[[ Extracted information open ]]

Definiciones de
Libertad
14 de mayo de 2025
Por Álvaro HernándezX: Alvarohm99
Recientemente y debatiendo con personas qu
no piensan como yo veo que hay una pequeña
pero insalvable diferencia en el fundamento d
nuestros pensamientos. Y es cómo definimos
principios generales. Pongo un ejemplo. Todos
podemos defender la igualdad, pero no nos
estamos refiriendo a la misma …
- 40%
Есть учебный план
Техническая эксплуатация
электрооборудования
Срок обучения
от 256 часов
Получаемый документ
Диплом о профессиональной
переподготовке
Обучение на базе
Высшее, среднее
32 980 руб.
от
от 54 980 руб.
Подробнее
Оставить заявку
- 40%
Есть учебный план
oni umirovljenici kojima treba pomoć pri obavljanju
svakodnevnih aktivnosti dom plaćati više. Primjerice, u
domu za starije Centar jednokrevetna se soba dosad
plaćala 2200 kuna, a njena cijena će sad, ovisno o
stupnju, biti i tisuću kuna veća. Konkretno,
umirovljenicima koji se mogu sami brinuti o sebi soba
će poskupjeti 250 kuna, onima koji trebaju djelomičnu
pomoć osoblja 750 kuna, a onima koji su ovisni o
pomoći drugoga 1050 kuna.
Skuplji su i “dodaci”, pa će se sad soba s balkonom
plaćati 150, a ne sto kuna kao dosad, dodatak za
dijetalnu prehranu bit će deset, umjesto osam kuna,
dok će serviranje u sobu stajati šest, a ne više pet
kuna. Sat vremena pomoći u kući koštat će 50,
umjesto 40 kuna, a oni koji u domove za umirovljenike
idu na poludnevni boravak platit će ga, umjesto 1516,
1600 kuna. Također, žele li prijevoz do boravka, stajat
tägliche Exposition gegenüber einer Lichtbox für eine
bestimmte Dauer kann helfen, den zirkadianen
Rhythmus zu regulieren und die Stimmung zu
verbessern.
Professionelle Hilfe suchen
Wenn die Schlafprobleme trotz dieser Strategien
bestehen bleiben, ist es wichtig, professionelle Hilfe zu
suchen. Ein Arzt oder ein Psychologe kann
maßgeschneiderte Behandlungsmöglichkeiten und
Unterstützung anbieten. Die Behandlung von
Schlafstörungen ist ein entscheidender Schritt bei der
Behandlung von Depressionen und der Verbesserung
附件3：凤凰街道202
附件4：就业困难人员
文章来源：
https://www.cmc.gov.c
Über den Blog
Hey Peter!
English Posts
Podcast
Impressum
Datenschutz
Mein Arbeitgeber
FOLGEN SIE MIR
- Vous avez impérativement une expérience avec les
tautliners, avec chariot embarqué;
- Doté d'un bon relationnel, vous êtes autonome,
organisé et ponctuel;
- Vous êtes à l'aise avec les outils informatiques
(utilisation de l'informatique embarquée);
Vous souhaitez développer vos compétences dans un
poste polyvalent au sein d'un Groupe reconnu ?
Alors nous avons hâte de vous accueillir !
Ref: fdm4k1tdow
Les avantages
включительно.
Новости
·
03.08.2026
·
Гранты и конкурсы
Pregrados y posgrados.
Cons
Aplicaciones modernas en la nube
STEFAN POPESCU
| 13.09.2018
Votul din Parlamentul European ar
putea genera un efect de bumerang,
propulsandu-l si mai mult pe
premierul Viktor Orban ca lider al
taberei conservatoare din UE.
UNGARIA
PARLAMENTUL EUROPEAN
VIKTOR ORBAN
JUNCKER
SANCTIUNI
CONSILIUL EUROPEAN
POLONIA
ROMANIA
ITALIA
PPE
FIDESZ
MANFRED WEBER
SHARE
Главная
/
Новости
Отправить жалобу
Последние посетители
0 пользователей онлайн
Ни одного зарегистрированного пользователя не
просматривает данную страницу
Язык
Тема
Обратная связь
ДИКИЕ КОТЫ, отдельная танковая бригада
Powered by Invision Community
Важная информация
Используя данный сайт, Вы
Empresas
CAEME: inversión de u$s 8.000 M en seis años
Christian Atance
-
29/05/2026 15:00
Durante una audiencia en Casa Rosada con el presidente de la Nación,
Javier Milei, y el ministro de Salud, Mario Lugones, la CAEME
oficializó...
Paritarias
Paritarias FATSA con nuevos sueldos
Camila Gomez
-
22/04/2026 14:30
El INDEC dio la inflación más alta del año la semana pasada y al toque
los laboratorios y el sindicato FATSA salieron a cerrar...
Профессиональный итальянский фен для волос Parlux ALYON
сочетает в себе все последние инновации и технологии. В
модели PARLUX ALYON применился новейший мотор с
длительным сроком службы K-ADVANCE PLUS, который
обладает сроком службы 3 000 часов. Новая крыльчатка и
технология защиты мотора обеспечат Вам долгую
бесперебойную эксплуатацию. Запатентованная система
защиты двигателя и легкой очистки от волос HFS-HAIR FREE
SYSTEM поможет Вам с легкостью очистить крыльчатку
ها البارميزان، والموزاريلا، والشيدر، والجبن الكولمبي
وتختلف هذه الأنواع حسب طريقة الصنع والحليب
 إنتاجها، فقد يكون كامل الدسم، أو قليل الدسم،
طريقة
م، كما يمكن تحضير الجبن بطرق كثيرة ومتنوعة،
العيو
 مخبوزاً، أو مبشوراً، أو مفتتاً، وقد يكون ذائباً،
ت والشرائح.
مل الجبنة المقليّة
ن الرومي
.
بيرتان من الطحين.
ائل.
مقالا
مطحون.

[[ Extracted information closed ]]

** Assignment **
Copy, from the data above, every line where the word "soba" appears.

** Answer area **
domu za starije Centar jednokrevetna se soba dosad
umirovljenicima koji se mogu sami brinuti o sebi soba
Skuplji su i “dodaci”, pa će se sad soba s balkonom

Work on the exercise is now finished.